Against the Gods 13 menit baca 2.8K kata

Bab 2037: Membungkam
Ketika giok kuning itu juga memudar, energi mendalam Yun Che akhirnya berhenti berputar liar dan kacau. Ekspresinya juga tampak jauh lebih santai.

Jika ada, Hua Caili adalah orang yang paling terguncang di antara keduanya.

Setiap kali seorang praktisi mendalam mencapai terobosan, energi mendalam mereka akan mengalami pertumbuhan dan kelahiran kembali. Hal ini terutama berlaku jika mereka memasuki alam utama. Transformasi mereka bersifat kualitatif, paling tidak.

Mengingat lingkungan dan luka-luka Yun Che, sangatlah normal baginya untuk melepaskan energinya yang dalam.

Masalahnya adalah energi mendalamnya mengandung lima elemen yang berbeda. Tidak termasuk energi mendalam cahaya, yang merupakan kekuatan yang hanya ada dalam catatan kuno, ada total enam elemen di Abyss: Air, Api, Angin, Petir, Tanah, dan Kegelapan. Dan Yun Che mengolah lima di antaranya pada saat yang sama!

Ini benar-benar bertentangan dengan ajaran bibinya, ayahnya, dan para Imam Besar.
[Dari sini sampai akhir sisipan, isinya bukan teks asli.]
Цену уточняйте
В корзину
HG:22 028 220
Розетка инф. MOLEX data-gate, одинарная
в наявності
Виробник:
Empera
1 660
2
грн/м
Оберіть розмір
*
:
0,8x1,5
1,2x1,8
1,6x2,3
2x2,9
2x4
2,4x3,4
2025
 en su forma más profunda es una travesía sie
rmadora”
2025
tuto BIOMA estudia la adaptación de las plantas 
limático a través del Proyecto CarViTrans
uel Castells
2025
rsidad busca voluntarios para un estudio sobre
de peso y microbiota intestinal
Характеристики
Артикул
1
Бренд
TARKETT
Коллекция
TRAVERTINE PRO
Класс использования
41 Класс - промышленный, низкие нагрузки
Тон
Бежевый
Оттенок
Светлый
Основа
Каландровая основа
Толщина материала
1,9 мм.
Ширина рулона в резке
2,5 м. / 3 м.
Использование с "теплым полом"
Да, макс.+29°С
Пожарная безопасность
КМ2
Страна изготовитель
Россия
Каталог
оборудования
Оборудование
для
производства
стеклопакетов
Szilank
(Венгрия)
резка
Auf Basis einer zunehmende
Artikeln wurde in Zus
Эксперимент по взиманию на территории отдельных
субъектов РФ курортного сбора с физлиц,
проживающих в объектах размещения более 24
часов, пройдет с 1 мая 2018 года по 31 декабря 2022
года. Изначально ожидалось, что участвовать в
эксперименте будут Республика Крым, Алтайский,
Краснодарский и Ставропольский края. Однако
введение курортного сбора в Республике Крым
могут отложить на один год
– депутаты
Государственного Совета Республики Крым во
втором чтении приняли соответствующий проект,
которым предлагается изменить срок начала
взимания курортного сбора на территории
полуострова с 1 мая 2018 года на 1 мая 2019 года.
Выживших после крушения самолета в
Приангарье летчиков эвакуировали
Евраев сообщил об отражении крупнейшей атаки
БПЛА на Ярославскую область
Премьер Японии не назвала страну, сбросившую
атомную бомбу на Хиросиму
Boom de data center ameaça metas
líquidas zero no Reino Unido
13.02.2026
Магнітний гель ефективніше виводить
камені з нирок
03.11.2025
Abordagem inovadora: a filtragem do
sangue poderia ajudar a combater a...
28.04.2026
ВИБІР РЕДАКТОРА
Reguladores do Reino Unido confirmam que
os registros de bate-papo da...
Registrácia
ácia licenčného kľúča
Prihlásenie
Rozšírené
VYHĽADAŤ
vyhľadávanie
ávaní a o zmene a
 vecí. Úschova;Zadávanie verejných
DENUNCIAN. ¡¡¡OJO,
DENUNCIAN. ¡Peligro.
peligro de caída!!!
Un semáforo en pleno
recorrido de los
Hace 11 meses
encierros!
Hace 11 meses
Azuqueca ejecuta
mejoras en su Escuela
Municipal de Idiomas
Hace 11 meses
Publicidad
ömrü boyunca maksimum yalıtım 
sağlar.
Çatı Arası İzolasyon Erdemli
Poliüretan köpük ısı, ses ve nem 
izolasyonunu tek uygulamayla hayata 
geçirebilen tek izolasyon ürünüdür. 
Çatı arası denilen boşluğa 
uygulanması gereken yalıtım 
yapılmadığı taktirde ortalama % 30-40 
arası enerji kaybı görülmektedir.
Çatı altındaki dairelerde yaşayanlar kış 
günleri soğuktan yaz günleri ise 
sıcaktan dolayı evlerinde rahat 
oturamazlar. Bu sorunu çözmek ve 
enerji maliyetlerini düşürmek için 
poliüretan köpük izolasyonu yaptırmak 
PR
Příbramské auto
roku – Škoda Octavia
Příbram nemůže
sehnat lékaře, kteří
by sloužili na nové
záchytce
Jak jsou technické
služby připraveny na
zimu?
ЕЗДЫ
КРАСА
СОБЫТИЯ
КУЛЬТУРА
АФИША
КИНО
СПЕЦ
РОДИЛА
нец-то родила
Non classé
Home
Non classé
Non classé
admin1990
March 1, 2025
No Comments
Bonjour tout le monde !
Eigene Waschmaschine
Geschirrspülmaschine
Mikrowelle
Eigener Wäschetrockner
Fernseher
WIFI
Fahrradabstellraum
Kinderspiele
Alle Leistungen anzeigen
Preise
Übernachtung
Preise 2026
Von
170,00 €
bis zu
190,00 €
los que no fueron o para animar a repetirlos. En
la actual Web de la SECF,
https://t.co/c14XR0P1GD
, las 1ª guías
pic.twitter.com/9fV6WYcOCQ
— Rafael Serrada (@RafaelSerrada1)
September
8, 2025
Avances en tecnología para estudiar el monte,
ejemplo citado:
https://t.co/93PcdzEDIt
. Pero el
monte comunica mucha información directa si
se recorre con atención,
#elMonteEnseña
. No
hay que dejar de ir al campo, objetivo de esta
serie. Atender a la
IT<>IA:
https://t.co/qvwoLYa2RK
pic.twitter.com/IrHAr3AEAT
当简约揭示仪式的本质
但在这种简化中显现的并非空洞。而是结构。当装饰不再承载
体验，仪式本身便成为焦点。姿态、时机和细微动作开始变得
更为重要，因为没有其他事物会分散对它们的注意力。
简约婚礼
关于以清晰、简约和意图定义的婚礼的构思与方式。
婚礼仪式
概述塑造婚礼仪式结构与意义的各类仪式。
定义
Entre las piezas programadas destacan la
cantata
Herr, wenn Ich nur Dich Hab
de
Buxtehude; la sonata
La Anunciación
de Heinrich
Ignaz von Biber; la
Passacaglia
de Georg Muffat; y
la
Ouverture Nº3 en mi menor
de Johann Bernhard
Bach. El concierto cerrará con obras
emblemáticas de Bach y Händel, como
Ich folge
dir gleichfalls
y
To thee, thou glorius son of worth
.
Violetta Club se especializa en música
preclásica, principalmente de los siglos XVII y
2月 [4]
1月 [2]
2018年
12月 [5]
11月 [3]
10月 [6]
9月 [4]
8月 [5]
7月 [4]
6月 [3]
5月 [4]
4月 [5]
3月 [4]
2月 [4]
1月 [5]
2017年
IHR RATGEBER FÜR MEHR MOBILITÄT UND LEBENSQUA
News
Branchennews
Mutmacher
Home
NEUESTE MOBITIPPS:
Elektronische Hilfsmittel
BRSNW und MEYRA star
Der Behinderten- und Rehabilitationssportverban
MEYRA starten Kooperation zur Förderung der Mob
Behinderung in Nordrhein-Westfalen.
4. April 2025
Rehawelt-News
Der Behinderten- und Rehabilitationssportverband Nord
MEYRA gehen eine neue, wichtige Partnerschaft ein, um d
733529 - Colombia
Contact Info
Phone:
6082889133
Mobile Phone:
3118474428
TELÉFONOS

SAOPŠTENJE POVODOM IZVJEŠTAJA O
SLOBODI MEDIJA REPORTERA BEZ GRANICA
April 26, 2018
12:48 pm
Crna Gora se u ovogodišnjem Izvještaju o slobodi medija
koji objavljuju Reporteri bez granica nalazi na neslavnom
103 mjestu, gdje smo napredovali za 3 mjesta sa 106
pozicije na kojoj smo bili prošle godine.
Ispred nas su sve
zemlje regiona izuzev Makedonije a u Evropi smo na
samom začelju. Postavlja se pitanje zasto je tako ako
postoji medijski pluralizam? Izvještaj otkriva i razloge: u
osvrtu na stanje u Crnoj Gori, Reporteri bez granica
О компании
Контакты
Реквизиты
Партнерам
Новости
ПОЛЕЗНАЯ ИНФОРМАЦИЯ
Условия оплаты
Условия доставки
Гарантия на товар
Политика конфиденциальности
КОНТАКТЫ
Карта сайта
Bahkan Imam Besar Ling Xian, penguasa unsur dari empat Imam Besar berkat urat nadinya yang mendalam dan warisan ilahi, tidak dapat mengendalikan banyak unsur ini pada saat yang bersamaan. Hanya tiga.

Hua Caili ingin sekali bertanya kepada bibinya tentang hal ini, tetapi dia tidak ingin mengganggu Yun Che. Jadi, dia hanya bisa melanjutkan menontonnya dalam diam.

Sebelum dia menyadarinya, dia menatapnya dengan tatapan kosong lagi.

Saat ini, badai energi yang dahsyat di tubuhnya telah berkurang drastis. Dia tampaknya telah mengendalikan semuanya sepenuhnya.
Pada saat inilah sesuatu yang tidak biasa terjadi. Ketika energi mendalam Yun Che tampaknya kembali stabil sepenuhnya, badai dahsyat muncul entah dari mana, dan aliran energi mendalam yang tak terhitung jumlahnya mengalir ke tubuhnya, mengepulkan rambut dan pakaiannya.

Ini baru permulaan. Arus energi yang mendalam sudah cukup menakjubkan, tetapi masih bertambah kuat karena napas. Seolah-olah energi yang mendalam alami di seluruh ruang ini sedang dihisap ke dalam tubuh Yun Che, dan bahkan debu jurang tidak dapat menghalangi alirannya.

Jauh di atas langit, Hua Qingying juga bisa merasakan aliran energi mendalam yang tidak wajar di sekitarnya. Kali ini, keterkejutannya menjalar hingga ke jiwanya.

Alasannya sederhana. Keributan ini seharusnya tidak pernah terjadi di Alam Master Ilahi. Malah, ini lebih seperti terobosan Alam Kepunahan Ilahi!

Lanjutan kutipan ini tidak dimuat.